Global Pop News 24.06.2024

Iran: Todesurteil gegen Toomaj Salehi aufgehoben

Stand: 24.06.2024, 10:17 Uhr

Todesurteil gegen iranischen Rapper Toomaj Salehi aufgehoben | Französische Electro-Community warnt mit offenem Brief vor Rechtsruck | Prominente Musiker:innen unterstützen Proteste in Kenia | Unsere News aus der Welt des Global Pop

Von Bamdad Esmaili / Anna Kravcikova

Iran: Todesurteil gegen Toomaj Salehi aufgehoben

Toomaj Salehi hat vor allem bei den jüngsten Protesten im Iran eine wichtige Rolle gespielt. Der iranische Rapper wurde verhaftet und zum Tode verurteilt. Jetzt wurde das Urteil gegen ihn aufgehoben, hat sein Anwalt auf X bekanntgegeben. Das Verfahren soll neu verhandelt werden und das Gericht den Fall zur Prüfung an eine andere Instanz geben haben.

Toomaj Salehi gilt als eine der Schlüsselfiguren der "Frauen-Leben-Freiheit-Proteste". Mit seiner Musik und seinen Texten war Toomaj dem Regime schon immer ein Dorn im Auge. Doch als im Herbst 2022 die Proteste losgingen, stand er noch stärker auf der Seite der Menschen. Damals erlebte der Iran nach dem gewaltsamen Tod von Jina-Mahsa Amini die größten Proteste seit Bestehen der Islamischen Republik. Toomaj lieferte den Soundtrack zu den Protesten. Dann wurde Toomaj verhaftet und zu sechs Jahren Gefängnis verurteilt - unter anderem wegen Propaganda gegen das Regime und Anstiftung zu Unruhen. Im November letzten Jahres kam er auf Kaution frei. Der Rapper hatte daraufhin in einem Video berichtet, wie schwer er gefoltert wurde und wie katastrophal die Haftbedingungen waren. Wenige Tage später wurde er wieder ins Gefängnis gebracht und bekam die Quittung: Todesurteil wegen Korruption auf Erden und Rebellion gegen den Herrscher.

§ **Vorliegende Einträge**:
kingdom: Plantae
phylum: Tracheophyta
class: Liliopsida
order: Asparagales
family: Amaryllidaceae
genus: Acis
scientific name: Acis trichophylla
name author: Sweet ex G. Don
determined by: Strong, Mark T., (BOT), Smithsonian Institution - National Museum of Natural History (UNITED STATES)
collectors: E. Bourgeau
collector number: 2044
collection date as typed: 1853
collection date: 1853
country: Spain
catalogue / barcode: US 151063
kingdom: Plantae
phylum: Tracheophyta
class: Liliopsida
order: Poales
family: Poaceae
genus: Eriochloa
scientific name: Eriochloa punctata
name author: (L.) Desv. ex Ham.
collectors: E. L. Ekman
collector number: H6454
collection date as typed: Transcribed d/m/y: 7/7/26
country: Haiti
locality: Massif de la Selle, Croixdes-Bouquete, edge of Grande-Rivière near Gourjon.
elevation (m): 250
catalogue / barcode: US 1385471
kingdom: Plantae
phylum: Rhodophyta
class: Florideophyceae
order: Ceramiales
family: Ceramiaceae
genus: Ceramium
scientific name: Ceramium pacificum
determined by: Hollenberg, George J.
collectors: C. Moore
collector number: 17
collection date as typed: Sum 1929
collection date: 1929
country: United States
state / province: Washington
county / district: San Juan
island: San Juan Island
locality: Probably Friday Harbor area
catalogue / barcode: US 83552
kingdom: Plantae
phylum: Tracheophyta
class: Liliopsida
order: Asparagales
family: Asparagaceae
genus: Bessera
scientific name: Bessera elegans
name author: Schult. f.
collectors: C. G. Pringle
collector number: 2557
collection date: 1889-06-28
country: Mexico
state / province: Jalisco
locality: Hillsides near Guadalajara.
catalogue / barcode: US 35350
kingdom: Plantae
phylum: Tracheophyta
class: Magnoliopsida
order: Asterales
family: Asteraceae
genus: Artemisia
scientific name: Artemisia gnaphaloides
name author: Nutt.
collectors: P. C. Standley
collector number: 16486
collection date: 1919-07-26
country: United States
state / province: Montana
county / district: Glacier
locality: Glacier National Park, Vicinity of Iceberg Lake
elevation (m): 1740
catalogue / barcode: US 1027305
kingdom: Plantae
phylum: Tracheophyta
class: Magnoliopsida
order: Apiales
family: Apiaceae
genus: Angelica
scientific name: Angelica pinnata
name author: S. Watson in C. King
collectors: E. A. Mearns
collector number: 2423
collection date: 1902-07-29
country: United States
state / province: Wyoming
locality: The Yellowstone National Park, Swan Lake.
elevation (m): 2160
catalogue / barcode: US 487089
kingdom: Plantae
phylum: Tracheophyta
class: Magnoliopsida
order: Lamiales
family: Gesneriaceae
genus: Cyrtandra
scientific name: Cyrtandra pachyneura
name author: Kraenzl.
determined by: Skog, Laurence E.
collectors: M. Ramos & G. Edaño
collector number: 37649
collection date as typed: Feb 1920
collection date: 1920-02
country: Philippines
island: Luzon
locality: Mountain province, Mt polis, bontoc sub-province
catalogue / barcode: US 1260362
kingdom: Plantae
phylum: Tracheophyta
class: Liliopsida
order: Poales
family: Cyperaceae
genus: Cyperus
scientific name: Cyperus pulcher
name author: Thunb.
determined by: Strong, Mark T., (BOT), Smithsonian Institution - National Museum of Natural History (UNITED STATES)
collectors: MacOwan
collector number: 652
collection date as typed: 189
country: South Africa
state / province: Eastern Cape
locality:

§ **Arbeitsaufträge**:
1. Auf welcher Plattform hat der Anwalt von Toomaj Salehi laut Seitentext die Aufhebung des Urteils bekanntgegeben?
2. Entnimm dem Seitentext wortgetreu den Abschnitt von „Global Pop News“ bis „Instanz geben haben.“.
Für die Bearbeitung werden die Einträge nicht gebraucht.

§ **Die Lösungen**:
1. Auf X.

2.
Global Pop News 24.06.2024

Iran: Todesurteil gegen Toomaj Salehi aufgehoben

Stand: 24.06.2024, 10:17 Uhr

Todesurteil gegen iranischen Rapper Toomaj Salehi aufgehoben | Französische Electro-Community warnt mit offenem Brief vor Rechtsruck | Prominente Musiker:innen unterstützen Proteste in Kenia | Unsere News aus der Welt des Global Pop

Von Bamdad Esmaili / Anna Kravcikova

Iran: Todesurteil gegen Toomaj Salehi aufgehoben

Toomaj Salehi hat vor allem bei den jüngsten Protesten im Iran eine wichtige Rolle gespielt. Der iranische Rapper wurde verhaftet und zum Tode verurteilt. Jetzt wurde das Urteil gegen ihn aufgehoben, hat sein Anwalt auf X bekanntgegeben. Das Verfahren soll neu verhandelt werden und das Gericht den Fall zur Prüfung an eine andere Instanz geben haben.